The alleged offences included her new manager making sexual advances towards her almost as soon as she had commenced work there, the company not taking any action against him and various instances of poor treatment that were as a result of her being female. If Susan Fowler’s allegations are substantiated the conduct described does seem to suggest an institutional problem at Uber, with HR failing to adequately deal with complaints raised by employees.

Consequently, Uber has launched a probe into the allegations, instructing a law firm led by former U.S. Attorney General Eric Holder to carry out an investigation within the business. 

The tech giant is doing the right thing in taking such an action in order to understand the issues and the risks that it faces.  Given the international nature of the business, it would be prudent to extend the investigation beyond the US to their worldwide locations as such issues may not be limited to America. 

There are likely to be different legal risks in different countries, but in the UK these allegations should be taken seriously given the legal protection available to employees. Where an individual raises complaints about their treatment, not only is an employer at risk if the substance of the allegations is true, but it can also be at risk if it fails to deal adequately (or at all with the allegations). In the current situation, it appears that unacceptable treatment by line managers has been exacerbated by HR’s approach to the complaints. In the UK, this would expose an employer to potential claims for constructive unfair dismissal, sex discrimination, harassment, bullying and also victimisation, which is known in the US as retaliation.

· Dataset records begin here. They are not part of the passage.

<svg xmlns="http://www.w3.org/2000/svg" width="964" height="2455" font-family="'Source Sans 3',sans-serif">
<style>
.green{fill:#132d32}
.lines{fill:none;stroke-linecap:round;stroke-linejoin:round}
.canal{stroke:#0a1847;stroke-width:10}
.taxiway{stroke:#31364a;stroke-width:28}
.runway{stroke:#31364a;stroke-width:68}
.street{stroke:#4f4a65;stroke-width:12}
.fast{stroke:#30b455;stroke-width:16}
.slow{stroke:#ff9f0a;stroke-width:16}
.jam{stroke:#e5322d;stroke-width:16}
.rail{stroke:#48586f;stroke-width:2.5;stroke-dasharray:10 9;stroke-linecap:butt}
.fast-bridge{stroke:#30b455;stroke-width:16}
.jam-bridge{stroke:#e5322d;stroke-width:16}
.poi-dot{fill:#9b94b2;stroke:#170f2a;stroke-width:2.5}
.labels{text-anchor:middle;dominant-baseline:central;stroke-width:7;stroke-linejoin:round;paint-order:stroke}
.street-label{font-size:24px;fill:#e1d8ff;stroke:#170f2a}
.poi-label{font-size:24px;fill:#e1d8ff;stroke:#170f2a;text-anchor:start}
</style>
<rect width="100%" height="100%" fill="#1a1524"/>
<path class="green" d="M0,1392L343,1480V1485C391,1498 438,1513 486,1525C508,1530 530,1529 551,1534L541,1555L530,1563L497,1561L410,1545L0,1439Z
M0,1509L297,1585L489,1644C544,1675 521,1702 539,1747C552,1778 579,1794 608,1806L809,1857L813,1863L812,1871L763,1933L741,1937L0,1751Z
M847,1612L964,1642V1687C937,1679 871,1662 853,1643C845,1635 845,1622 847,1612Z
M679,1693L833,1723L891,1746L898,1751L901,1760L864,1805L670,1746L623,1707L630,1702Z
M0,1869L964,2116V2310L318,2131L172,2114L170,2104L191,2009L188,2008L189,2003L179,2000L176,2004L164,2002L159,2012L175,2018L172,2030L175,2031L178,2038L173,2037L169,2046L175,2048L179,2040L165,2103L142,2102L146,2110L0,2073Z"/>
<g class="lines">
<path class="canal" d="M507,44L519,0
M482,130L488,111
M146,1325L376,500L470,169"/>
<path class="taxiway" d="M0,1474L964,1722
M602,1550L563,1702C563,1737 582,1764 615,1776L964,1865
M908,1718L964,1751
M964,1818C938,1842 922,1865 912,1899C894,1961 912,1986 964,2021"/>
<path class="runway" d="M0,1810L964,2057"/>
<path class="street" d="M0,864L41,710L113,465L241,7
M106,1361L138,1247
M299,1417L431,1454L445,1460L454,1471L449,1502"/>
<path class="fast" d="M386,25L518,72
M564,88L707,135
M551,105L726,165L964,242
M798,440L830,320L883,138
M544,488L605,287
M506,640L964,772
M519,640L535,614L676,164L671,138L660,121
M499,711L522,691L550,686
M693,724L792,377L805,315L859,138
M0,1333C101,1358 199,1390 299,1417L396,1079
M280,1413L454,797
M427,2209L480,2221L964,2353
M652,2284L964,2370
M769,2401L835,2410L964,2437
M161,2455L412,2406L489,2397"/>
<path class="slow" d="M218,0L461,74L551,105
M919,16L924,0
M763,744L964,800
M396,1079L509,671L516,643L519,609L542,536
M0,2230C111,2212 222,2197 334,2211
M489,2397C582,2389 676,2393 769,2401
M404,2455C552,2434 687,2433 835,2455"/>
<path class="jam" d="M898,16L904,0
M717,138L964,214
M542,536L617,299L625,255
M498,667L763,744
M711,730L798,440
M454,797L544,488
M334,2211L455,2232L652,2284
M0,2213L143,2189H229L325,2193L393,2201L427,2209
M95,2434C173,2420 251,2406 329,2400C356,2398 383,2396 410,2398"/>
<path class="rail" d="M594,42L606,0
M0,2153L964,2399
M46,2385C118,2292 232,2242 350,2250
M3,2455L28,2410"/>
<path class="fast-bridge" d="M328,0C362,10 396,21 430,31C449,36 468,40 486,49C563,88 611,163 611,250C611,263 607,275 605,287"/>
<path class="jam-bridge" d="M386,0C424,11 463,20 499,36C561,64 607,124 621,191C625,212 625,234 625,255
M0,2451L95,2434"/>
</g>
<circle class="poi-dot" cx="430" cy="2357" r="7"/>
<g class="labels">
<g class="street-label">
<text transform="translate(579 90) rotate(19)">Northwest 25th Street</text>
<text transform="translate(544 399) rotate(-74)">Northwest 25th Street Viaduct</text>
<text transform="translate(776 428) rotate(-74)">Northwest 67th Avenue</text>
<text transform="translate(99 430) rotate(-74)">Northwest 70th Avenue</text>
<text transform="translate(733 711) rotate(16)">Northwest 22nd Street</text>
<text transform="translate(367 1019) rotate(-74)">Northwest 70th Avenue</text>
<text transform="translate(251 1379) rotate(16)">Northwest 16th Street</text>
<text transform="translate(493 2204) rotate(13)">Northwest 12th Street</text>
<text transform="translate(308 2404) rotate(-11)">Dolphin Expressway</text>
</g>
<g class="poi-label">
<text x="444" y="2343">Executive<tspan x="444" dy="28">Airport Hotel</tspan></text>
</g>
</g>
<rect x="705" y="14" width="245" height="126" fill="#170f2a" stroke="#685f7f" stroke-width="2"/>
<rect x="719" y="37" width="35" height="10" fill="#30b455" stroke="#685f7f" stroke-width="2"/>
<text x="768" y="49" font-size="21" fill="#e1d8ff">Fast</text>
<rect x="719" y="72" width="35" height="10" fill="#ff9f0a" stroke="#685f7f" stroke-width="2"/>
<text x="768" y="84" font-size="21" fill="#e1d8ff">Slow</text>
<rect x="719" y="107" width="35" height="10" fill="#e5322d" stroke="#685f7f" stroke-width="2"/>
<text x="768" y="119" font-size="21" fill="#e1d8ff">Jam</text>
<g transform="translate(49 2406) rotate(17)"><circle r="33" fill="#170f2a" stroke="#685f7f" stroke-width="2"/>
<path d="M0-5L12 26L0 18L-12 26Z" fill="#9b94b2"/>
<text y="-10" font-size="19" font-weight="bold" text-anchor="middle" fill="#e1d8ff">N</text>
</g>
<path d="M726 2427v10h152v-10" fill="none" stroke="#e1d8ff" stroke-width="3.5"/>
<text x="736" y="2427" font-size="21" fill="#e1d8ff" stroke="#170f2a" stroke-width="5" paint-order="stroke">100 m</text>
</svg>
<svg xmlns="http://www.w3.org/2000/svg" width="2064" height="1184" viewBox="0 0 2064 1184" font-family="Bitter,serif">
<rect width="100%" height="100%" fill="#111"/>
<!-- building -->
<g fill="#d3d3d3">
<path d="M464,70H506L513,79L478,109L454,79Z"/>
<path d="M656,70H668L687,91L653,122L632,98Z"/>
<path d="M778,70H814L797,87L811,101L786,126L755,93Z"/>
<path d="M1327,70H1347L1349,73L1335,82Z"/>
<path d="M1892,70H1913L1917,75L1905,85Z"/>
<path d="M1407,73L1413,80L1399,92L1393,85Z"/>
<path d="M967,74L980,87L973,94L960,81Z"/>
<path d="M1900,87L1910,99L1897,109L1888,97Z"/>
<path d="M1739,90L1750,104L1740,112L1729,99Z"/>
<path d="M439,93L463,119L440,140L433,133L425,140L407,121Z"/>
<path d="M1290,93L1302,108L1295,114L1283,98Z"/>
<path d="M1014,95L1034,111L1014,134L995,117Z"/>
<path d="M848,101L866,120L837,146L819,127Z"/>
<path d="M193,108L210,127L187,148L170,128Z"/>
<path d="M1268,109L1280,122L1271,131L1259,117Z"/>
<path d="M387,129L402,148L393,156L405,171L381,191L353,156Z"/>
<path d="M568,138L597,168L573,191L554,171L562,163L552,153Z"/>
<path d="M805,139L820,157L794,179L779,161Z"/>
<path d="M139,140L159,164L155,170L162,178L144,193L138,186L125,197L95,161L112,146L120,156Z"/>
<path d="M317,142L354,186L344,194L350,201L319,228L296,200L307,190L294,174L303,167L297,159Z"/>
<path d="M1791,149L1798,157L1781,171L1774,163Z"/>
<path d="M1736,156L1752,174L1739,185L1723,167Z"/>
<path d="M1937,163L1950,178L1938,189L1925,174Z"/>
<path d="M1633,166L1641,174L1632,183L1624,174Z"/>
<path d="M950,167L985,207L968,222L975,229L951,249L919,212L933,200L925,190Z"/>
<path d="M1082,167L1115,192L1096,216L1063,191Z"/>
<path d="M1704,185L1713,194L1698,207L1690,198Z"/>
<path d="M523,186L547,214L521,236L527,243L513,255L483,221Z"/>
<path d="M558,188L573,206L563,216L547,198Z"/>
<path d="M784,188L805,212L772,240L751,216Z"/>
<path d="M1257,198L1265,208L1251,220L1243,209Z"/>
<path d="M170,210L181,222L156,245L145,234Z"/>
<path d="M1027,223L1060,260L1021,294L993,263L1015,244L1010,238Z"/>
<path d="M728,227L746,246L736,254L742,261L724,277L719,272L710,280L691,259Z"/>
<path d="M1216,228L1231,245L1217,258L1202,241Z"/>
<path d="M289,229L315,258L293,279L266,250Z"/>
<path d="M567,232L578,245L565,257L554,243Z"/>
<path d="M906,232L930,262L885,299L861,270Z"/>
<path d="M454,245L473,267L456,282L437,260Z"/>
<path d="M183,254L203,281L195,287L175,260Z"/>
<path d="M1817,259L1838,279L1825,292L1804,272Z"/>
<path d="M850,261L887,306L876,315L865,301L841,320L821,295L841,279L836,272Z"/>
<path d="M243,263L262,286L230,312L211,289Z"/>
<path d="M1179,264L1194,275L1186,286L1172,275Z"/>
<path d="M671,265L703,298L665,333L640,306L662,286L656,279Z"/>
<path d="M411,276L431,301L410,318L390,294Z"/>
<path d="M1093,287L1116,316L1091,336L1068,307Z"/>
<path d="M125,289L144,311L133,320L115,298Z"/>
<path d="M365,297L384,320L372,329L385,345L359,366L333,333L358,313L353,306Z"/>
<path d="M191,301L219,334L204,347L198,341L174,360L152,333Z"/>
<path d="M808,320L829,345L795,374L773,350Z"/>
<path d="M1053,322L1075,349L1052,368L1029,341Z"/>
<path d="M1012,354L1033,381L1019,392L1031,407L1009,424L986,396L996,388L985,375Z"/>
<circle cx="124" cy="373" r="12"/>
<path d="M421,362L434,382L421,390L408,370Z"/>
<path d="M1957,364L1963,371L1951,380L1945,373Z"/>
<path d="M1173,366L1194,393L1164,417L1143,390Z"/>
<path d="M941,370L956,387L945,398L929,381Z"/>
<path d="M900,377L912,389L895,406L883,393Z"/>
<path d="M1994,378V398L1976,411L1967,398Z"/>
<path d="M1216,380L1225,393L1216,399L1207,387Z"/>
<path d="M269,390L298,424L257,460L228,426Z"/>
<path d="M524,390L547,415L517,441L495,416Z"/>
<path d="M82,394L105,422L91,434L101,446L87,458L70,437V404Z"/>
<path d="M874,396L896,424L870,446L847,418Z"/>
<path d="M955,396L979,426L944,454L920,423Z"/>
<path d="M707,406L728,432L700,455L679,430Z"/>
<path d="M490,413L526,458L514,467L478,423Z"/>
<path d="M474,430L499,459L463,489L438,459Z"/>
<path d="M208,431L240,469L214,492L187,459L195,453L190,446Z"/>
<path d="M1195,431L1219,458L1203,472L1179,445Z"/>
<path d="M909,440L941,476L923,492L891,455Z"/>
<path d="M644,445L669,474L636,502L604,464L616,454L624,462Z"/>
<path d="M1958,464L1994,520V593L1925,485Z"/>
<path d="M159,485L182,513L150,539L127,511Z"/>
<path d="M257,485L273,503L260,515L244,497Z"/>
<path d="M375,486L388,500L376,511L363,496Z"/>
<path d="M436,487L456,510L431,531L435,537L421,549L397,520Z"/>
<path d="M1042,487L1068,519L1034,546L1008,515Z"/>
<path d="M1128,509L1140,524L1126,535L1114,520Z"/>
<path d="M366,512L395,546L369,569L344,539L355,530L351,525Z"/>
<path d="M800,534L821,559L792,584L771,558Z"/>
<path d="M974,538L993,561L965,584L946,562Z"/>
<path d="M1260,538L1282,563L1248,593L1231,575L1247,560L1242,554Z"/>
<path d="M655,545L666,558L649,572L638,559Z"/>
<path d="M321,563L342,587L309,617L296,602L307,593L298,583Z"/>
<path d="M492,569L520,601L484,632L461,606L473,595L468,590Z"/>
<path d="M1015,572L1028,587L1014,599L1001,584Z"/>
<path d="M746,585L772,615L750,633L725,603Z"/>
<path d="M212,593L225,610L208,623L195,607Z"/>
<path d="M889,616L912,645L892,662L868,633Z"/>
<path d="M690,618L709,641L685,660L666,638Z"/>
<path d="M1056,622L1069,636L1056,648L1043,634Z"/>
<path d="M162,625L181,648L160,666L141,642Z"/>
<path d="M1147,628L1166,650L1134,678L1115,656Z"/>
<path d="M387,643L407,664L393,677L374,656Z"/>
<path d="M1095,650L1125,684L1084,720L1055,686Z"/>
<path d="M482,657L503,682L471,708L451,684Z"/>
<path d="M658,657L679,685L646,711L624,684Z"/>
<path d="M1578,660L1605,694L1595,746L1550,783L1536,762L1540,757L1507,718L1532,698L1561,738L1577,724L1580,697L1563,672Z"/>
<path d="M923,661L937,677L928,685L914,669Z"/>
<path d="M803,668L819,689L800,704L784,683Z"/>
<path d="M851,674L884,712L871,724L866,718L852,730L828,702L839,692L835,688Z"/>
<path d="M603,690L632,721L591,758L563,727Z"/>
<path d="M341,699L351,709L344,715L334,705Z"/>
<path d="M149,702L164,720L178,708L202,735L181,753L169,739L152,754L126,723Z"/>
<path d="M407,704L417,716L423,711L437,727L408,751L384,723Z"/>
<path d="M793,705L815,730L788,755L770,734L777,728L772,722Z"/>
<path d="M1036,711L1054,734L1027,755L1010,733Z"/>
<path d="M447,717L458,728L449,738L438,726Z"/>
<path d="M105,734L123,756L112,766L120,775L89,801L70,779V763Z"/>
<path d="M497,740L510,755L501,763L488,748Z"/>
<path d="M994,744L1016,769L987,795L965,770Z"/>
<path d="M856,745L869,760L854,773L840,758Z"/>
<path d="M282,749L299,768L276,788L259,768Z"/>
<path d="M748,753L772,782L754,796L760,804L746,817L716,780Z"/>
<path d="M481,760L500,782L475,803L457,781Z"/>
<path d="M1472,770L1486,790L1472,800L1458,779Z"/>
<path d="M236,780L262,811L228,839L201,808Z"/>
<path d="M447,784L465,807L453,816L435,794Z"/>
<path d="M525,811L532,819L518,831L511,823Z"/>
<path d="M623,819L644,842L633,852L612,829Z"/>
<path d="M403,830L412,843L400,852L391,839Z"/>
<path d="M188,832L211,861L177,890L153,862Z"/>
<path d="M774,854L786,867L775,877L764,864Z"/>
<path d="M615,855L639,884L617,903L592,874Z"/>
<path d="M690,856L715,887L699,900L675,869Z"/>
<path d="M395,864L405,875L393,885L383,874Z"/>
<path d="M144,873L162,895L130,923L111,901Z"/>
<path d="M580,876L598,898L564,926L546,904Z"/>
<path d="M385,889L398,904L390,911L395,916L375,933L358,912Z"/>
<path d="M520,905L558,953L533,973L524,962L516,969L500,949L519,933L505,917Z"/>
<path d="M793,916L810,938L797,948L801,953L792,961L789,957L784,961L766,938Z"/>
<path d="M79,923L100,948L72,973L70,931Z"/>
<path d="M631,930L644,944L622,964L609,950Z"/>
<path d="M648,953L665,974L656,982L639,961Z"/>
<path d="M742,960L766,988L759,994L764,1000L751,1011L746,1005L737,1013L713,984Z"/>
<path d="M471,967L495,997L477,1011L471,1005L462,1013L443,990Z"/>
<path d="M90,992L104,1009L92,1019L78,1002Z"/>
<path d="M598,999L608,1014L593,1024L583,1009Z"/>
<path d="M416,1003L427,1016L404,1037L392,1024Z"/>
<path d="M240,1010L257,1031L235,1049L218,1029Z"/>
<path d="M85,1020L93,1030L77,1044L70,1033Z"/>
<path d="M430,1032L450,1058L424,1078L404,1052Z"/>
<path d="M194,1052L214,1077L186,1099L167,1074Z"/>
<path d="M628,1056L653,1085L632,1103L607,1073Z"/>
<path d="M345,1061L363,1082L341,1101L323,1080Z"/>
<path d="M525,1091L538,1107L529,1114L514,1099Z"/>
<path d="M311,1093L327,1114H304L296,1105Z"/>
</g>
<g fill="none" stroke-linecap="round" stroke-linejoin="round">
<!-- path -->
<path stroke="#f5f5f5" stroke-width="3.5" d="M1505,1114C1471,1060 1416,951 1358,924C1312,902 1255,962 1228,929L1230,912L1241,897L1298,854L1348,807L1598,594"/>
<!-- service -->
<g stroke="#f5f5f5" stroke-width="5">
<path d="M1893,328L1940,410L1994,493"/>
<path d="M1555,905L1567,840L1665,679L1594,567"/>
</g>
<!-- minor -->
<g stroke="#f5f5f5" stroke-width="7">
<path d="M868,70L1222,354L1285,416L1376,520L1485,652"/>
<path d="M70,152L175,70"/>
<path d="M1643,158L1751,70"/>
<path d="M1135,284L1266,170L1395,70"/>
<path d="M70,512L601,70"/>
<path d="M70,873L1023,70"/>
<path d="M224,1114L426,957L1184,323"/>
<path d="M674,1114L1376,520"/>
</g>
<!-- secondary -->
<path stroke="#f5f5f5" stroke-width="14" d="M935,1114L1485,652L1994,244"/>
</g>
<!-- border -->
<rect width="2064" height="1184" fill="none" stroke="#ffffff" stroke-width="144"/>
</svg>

Claims for discrimination and victimisation can be particularly expensive as compensation for these claims is uncapped.

As these allegations have been so public, and if such discriminatory behaviour within the company is systemic, this may lead to employees in the UK coming forward with similar complaints.  This could in turn lead to grievances and Employment Tribunal claims if they are not resolved.  Of course, any allegation has to be substantiated to be upheld, but evidence of the mistreatment of other employees could be used to support arguments of an ingrained cultural problem at Uber in claims by other similarly affected employees.

Women are notoriously under-represented in the tech sector in the UK, leading to a number of recent initiatives to encourage more women into the sector; these sorts of headlines are unlikely to help change this.